Atarashi Integration and Build Process

  • Build Errors and Code Integration:

    1. Approach: Fixed the errors with the Atarashi build process, successfully integrating the semantic search code into the codebase.

    2. Evaluation: Began evaluating the integrated semantic search agent within Atarashi. Some issues were identified where the agent missed certain cases, and efforts were made to refine these areas to improve performance.

LLM Experimentation for License-Relevant Text Detection

  • LLM Selection and Testing:

    1. Objective: Continued experimenting with various LLMs to determine which was best suited for detecting license-relevant text in code files.

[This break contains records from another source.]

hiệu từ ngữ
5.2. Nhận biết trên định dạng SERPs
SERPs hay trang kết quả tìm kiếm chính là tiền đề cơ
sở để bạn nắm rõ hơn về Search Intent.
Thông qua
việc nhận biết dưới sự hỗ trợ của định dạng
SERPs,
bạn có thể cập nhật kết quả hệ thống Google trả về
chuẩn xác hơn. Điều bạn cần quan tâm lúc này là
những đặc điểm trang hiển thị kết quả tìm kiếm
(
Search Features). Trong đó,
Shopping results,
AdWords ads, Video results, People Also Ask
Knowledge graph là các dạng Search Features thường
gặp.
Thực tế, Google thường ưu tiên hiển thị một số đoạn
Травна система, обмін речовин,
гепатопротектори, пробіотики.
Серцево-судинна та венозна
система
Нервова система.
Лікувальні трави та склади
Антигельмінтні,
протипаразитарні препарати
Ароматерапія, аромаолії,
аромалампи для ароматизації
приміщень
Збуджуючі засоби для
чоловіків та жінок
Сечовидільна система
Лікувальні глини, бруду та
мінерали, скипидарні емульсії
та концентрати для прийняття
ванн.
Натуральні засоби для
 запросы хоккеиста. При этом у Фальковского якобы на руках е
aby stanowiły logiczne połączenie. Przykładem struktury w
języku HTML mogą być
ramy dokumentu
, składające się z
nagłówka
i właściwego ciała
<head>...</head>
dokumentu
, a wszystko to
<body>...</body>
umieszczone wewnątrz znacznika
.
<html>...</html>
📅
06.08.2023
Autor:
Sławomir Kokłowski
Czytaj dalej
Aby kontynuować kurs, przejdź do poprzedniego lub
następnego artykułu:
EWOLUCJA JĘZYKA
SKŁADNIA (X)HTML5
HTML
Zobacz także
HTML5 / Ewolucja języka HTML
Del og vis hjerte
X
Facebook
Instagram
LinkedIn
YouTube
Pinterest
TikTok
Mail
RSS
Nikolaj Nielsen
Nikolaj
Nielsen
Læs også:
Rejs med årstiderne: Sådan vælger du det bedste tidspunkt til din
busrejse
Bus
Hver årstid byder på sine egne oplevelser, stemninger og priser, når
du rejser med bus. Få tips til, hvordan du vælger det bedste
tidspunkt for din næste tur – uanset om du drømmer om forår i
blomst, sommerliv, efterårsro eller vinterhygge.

    2. Results: Tested Mistral 7b, Gemma 2 9b, and LLama 3 8b. All models performed well in general, but from my experience, Gemma 2 9b was the best performer. While no formal metrics were used, Gemma 2 9b appeared to handle more nuanced cases better than the other two models. Being the latest release, this was not unexpected, but all models were largely able to detect the license-relevant text without significant issues.

Conclusions and Next Steps

  • Refine Atarashi Agent: Continue to work on refining the semantic search agent in Atarashi to address the missed cases and improve overall accuracy.

  • LLM Selection: Focus on further experimenting with Gemma 2 9b for more comprehensive testing and continue exploring ways to quantify its performance in comparison to the other models.